>>>>

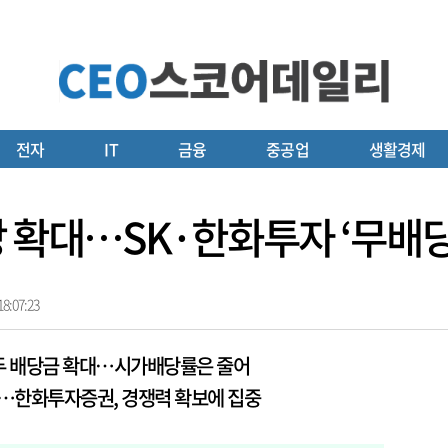
전자
IT
금융
중공업
생활경제
당 확대…SK·한화투자 ‘무배당
8:07:23
두 배당금 확대…시가배당률은 줄어
각…한화투자증권, 경쟁력 확보에 집중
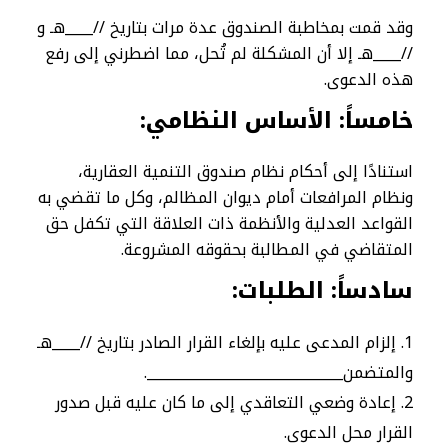
وقد قمت بمخاطبة الصندوق عدة مرات بتاريخ //____هـ و
//____هـ إلا أن المشكلة لم تُحل، مما اضطرني إلى رفع
هذه الدعوى.
خامساً: الأساس النظامي
:
استنادًا إلى أحكام نظام صندوق التنمية العقارية،
ونظام المرافعات أمام ديوان المظالم، وكل ما تقضي به
القواعد العدلية والأنظمة ذات العلاقة التي تكفل حق
المتقاضي في المطالبة بحقوقه المشروعة.
سادساً: الطلبات
:
إلزام المدعى عليه بإلغاء القرار الصادر بتاريخ //____هـ
والمتضمن____________________________.
إعادة وضعي التعاقدي إلى ما كان عليه قبل صدور
القرار محل الدعوى.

<<<<

- **Work instructions**
All lines from the start of the entries through the one with "استنادًا إلى أحكام" are to be output exactly; omit the pictures.

- **Response to this task**
전자
IT
금융
중공업
생활경제
당 확대…SK·한화투자 ‘무배당
8:07:23
두 배당금 확대…시가배당률은 줄어
각…한화투자증권, 경쟁력 확보에 집중
وقد قمت بمخاطبة الصندوق عدة مرات بتاريخ //____هـ و
//____هـ إلا أن المشكلة لم تُحل، مما اضطرني إلى رفع
هذه الدعوى.
خامساً: الأساس النظامي
:
استنادًا إلى أحكام نظام صندوق التنمية العقارية،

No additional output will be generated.